Let's hope not.   Arhhhhg.


----------



## Zand (Oct 22, 2007)

Above normal is one thing. Last December and early January is a whole different world. 74 degrees on January 6th isn't just above normal. If that happens again...


----------



## highpeaksdrifter (Oct 22, 2007)

I'm not at all concerned right now. Since the weather around here can turn at anytime, to worry about it seems like a wast of energy. It will be what it will be.


----------



## billski (Oct 22, 2007)

Keep it simple.  Just go where the snow is.


----------



## MRGisevil (Oct 22, 2007)

Greg- weren't you the one quoting Twain? If you don't like the weather just wait a few minutes?
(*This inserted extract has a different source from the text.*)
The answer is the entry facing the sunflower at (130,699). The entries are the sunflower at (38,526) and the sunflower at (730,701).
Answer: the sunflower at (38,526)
Just wait a few minutes, it's early yet


----------



## Greg (Oct 22, 2007)

MRGisevil said:


> Greg- weren't you the one quoting Twain? If you don't like the weather just wait a few minutes?
> 
> Just wait a few minutes, it's early yet



Of course. And I'm forever the optimist; just go search a few posts from this time last year. Just trying to spark some discussion. I'm not a firm believer in longer term forecasts, and like HPD said, it is what it is. Just fun to speculate this time of year.


----------



## cbcbd (Oct 22, 2007)

highpeaksdrifter said:


> to worry about it seems like a wast of energy. It will be what it will be.


Yep


billski said:


> Keep it simple.  Just go where the snow is.


Yep


It's hard to ignore the lack of snow... but then again I can't even remember the last time I had a white Xmas around these parts (a real white, not frost on the grass). So... we'll just have to wait and see - we did have some excellent storms late last year...
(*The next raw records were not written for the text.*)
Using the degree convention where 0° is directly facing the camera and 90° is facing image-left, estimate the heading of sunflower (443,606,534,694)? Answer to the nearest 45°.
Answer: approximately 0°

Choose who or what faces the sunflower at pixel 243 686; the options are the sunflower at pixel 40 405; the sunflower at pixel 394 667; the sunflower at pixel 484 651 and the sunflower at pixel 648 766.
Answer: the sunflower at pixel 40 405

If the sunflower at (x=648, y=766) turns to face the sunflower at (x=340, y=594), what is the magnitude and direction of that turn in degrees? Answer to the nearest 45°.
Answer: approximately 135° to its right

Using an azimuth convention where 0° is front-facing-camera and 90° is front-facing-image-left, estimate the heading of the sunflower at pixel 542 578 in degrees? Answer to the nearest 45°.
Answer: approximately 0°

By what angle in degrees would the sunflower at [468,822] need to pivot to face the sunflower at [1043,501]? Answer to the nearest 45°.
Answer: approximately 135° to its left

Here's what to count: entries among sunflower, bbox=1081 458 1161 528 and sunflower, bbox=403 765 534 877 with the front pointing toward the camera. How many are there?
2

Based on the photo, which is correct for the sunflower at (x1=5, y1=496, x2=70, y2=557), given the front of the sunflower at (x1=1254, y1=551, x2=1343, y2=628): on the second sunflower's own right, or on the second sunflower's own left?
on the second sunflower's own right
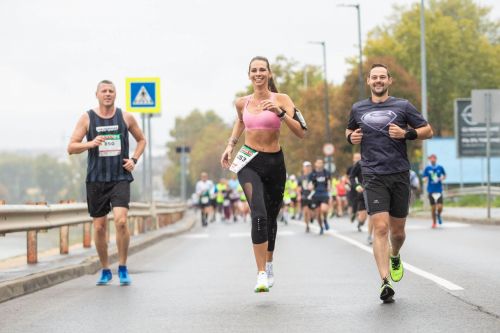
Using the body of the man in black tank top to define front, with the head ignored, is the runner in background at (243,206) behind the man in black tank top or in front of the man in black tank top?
behind

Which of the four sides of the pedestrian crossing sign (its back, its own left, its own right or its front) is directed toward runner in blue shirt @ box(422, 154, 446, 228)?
left

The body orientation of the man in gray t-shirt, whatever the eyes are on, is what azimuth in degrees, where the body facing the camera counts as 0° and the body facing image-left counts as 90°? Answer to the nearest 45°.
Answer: approximately 0°

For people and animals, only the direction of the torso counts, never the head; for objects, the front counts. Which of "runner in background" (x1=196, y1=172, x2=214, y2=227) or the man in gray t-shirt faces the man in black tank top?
the runner in background

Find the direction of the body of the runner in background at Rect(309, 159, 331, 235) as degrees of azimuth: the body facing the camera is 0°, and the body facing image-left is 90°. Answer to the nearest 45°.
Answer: approximately 0°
But we just have to accept the NE reality... that we probably won't have any real snow skiing until after December anymore.


----------



## ajl50 (Oct 22, 2007)

yea...i have to say that above normal and the start of last winter are two totally different things. 
Then again I'd be willing to take a nov-jan being like last year if mid jan-april is like last year also.


----------



## kingslug (Oct 22, 2007)

I've saved 6 vacation days just in case this happens. Cause if it does...I'm outta here!


----------



## gymnast46 (Oct 23, 2007)

*Upcoming season*

I'm the eternal optimist (I see the glass as 5/8 full) but last year certainly put a crimp in my optimism.  The ski industry can ill afford a repeat of what we experienced in the early part of last season.

Climatic change doesn't happen overnight.  It's a gradual trend over decades and centuries.  We can have unseasonably warm weather one season and epic cold and snow the next but anyone who thinks global warming is a fiction is deluding themselves.  The present day trends are discouraging.

A long time ago I spent nine years in the field of meteorology in the Air Force, in college, and in broadcasting.  I taught introductory meteorology and climatology at the University of South Florida and spent 3 1/2 years as an on air weatherman at Channel 8 (WFLA-TV NBC) in Tampa.  I finally got around to watching Al Gore's An Inconvenient Truth.  The guy may be in serious need of a charisma transplant but there's no arguing with his conclusions.  I just hope my new grandson won't have to learn about skiing from history books.


----------



## JimG. (Oct 23, 2007)

Yes!

But this year will be Nov-Jan 07/08.

I believe that Nov-Jan comes around every year. Check the calendar.

Because I know you aren't talking about the weather.


----------



## riverc0il (Oct 23, 2007)

Nice one Jim.


----------



## YardSaleDad (Oct 24, 2007)

Greg said:


> I was hoping for a stronger start this season



Relax.  The Veterans Day storm will be here soon.

Just do a little snow dance...


----------